QQ: have you enabled custom state resource metrics feature?

CatherineF-dev avatar Sep 27 '23 13:09 CatherineF-dev

Ah, we have, however it's with the following settings

kind: CustomResourceStateMetrics
spec: {}

As nothing's been templated for it here

And also, apologies, I didn't check the logs far enough back before, with this it also logs the following regularly too

E0927 13:47:06.709384       1 reflector.go:148] pkg/mod/k8s.io/[email protected]/tools/cache/reflector.go:231: Failed to watch apiextensions.k8s.io/v1, Resource=customresourcedefinitions: unknown

Which I'm assuming is related

So I guess this is either invalid config or an empty spec could be seen as a no-op?

cinder-fish avatar Sep 27 '23 14:09 cinder-fish

Since you are not using CustomResourceStateMetrics feature spec: {}, could you disable this feature and try again?

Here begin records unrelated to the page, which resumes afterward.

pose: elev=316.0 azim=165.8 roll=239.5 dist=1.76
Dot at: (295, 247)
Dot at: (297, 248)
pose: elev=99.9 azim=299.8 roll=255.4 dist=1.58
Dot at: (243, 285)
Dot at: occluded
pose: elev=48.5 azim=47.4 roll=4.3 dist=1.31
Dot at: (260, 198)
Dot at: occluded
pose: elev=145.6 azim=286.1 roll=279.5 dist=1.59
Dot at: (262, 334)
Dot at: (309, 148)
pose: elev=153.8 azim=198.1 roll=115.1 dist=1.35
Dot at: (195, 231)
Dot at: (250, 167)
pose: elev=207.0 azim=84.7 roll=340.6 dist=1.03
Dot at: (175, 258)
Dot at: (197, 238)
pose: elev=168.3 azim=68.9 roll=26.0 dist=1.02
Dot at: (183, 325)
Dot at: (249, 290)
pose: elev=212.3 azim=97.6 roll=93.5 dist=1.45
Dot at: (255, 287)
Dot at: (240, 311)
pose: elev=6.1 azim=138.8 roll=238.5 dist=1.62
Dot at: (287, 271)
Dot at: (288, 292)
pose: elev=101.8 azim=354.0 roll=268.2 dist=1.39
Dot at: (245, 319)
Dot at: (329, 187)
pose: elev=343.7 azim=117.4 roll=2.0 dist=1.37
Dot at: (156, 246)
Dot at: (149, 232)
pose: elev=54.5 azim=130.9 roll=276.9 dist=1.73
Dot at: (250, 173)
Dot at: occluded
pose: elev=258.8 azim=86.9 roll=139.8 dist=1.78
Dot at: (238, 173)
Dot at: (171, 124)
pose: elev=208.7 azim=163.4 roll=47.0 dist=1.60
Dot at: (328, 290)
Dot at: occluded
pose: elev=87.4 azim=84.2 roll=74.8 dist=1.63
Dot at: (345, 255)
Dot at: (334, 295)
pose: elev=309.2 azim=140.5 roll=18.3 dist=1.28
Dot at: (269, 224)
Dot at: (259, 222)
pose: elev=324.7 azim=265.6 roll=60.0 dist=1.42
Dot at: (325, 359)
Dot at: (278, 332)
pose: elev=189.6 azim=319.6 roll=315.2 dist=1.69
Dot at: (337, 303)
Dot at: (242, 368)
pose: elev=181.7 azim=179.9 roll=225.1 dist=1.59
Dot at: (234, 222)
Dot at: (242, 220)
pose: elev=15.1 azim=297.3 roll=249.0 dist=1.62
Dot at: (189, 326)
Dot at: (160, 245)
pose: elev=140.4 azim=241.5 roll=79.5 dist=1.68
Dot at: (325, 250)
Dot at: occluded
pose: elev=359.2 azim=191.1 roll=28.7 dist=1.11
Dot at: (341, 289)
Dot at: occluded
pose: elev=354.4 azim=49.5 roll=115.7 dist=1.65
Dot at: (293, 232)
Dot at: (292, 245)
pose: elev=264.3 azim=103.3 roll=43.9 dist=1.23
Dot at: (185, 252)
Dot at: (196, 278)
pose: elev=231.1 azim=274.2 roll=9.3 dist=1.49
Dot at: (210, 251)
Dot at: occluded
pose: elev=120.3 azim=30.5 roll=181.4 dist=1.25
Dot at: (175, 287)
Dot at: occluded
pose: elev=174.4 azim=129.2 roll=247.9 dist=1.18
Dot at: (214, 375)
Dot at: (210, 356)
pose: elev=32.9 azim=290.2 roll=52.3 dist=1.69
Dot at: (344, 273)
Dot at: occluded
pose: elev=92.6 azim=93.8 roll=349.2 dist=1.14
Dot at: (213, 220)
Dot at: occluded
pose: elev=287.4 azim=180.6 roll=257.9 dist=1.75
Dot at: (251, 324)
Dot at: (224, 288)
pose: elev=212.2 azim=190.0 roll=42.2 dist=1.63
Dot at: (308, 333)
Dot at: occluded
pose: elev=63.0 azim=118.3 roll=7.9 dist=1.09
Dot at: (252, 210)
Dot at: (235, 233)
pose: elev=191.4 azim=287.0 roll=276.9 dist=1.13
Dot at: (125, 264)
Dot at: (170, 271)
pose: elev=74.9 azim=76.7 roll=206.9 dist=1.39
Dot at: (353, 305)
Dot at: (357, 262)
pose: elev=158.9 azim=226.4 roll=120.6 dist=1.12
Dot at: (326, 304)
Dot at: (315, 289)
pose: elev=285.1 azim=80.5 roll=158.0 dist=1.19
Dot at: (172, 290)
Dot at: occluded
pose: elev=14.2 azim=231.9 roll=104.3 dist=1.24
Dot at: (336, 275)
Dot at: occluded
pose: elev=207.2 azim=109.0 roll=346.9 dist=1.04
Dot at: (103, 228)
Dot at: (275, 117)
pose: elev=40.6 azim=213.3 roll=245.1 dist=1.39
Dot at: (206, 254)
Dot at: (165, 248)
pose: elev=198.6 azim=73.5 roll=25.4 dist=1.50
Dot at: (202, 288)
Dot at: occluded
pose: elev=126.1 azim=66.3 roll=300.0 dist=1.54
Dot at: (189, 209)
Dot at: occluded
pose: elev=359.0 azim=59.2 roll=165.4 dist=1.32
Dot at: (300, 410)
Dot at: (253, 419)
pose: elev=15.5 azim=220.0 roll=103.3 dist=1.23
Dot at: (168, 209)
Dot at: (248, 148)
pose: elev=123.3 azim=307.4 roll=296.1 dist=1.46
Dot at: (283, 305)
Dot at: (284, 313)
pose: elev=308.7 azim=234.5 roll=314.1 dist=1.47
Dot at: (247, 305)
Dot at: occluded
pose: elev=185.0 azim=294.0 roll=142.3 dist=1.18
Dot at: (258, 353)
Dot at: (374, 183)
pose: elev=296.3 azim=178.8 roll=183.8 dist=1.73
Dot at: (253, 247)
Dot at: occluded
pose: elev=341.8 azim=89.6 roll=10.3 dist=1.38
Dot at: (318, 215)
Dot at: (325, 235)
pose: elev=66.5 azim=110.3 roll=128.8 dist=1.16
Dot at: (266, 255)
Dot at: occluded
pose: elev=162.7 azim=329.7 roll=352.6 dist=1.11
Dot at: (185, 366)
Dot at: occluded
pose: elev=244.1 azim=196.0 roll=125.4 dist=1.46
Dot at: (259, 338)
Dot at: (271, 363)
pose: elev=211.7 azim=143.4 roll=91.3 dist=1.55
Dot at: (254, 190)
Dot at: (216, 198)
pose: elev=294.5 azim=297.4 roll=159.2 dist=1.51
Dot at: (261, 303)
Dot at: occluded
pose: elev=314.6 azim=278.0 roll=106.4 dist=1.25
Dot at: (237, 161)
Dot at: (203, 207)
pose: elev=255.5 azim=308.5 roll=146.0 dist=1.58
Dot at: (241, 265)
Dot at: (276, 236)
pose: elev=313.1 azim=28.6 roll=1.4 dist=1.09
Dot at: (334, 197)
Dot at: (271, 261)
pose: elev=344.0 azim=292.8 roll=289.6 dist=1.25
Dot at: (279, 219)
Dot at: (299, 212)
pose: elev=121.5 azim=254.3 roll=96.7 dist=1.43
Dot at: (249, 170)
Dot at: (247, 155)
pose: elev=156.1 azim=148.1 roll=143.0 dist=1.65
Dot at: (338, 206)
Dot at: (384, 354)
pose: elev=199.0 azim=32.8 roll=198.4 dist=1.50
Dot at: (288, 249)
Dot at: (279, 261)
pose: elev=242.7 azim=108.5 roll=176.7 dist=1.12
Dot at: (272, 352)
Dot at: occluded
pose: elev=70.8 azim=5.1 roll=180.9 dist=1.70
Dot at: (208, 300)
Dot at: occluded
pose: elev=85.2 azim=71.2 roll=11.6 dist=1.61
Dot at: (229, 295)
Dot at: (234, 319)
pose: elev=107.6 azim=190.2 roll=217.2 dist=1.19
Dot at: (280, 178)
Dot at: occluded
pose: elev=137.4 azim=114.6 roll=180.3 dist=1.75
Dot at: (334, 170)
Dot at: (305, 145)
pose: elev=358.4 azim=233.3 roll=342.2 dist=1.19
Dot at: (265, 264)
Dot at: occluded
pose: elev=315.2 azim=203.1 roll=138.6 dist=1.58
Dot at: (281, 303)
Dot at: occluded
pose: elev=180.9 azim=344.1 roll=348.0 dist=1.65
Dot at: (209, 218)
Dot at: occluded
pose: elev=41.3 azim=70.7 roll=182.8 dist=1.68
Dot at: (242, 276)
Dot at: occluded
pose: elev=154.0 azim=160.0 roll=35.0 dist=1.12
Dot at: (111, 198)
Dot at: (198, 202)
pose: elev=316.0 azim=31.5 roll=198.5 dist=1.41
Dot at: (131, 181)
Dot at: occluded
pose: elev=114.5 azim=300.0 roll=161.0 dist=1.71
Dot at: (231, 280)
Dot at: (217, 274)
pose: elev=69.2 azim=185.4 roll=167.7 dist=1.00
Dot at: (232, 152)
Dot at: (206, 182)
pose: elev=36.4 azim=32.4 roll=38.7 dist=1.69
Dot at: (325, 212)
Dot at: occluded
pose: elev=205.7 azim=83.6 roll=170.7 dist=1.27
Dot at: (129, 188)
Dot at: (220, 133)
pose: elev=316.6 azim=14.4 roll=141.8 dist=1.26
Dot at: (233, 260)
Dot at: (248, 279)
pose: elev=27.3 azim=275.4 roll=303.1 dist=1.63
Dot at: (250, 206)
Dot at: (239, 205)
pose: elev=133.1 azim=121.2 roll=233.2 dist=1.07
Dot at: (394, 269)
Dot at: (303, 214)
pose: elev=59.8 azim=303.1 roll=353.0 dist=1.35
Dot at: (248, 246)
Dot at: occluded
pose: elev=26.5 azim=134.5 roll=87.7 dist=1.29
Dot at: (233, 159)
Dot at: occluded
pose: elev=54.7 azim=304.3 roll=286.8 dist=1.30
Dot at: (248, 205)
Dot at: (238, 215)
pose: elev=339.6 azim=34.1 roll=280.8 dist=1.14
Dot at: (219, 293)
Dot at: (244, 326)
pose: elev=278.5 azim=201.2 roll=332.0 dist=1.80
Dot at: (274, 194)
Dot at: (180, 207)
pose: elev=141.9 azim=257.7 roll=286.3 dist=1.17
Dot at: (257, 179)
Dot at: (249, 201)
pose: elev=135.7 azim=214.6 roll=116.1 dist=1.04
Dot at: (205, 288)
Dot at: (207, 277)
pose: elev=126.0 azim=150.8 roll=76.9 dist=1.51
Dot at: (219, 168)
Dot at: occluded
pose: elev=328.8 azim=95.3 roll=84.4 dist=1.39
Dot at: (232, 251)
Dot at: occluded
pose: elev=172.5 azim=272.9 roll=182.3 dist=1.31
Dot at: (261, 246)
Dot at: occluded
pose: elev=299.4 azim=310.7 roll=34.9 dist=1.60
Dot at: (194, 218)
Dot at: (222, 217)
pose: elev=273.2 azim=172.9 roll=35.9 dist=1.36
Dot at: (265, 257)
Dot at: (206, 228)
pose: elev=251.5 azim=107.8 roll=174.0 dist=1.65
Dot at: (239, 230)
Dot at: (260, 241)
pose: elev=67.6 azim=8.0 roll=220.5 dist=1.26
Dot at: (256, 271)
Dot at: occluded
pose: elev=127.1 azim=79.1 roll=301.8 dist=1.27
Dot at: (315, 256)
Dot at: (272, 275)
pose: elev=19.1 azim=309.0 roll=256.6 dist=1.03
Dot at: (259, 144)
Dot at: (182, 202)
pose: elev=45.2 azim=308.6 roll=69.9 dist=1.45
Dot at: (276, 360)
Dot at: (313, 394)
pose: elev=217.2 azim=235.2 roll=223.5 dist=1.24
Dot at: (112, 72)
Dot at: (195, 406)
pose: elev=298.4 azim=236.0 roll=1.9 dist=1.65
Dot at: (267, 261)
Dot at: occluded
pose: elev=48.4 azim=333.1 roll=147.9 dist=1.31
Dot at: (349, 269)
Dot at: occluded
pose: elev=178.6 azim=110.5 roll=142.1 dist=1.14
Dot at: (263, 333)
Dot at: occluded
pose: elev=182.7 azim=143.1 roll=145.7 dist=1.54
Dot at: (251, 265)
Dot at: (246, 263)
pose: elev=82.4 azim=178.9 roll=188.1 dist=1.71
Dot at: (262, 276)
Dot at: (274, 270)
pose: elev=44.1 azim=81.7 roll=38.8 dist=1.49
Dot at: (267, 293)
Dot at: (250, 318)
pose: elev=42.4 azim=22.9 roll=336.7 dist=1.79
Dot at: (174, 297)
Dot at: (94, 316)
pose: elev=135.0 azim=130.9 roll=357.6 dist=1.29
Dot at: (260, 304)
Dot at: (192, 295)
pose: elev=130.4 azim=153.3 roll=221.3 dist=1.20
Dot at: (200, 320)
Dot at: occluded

CatherineF-dev avatar Sep 27 '23 14:09 CatherineF-dev

Yes, have updated our templating to not include the --custom-resource-state-config flag when this is empty

Can confirm this resolves the log messages and KSM is once again unaffected by CRD changes

cinder-fish avatar Sep 27 '23 14:09 cinder-fish

Okay. I guess the crash might be related to https://github.com/kubernetes/kube-state-metrics/issues/2202

Discussed with @logicalhan yesterday around moving CustomResourceStateMetrics feature out of KSM repo. This issue is one datapoint which supports this idea.

CatherineF-dev avatar Sep 27 '23 14:09 CatherineF-dev

/triage accepted

CatherineF-dev avatar Sep 27 '23 14:09 CatherineF-dev